Long-Term Outcomes following Alemtuzumab Induction in Lung Transplantation
Objectives: Alemtuzumab is a commonly used induction agent for solid-organ transplantation. Its use in lung transplantation with reduced immunosuppressive regimens, however, has yet to be well characterized.
Methods: From November 2006 to March 2008, 20 consecutive lung transplantation patients received alemtuzumab induction with a reduced maintenance immunosuppression regimen. Twenty consecutive case-controls who underwent transplantation between 2005 and 2006 were treated with a standard immunosuppression regimen without induction. Outcome variables were patient survival, acute rejection, infection, and bronchiolitis obliterans syndrome.
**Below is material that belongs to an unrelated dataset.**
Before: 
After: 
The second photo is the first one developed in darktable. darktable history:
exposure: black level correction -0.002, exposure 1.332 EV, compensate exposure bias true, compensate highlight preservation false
Results: Mean follow-up time was 1400 days in the alemtuzumab group and 1210 days in the control group. Double lung transplantation was performed in 21 patients (12 in the alemtuzumab group and 9 in the control group). There was no difference in survival between the alemtuzumab (n = 10) and control (n = 10) groups. There was also not a significant difference in time-adjusted death based on Kaplan-Meier analysis. The mean number of any grade of rejection event per patient was not significantly different (alemtuzumab 2.3 ± 2.7 vs. control 3.2 ± 2.35; P = .22). There was a trend toward the reduced incidence of infection requiring intravenous antibiotics per patient (alemtuzumab 2.4 vs. control 3.8; P = .08). The incidence of bronchiolitis obliterans syndrome was similar in both groups (alemtuzumab 55% vs. control 70%; P = .25).
Conclusions: Alemtuzumab induction with reduced immunosuppression offers a comparable 5-year survival and rejection rate compared to standard-dose immunosuppression regimen.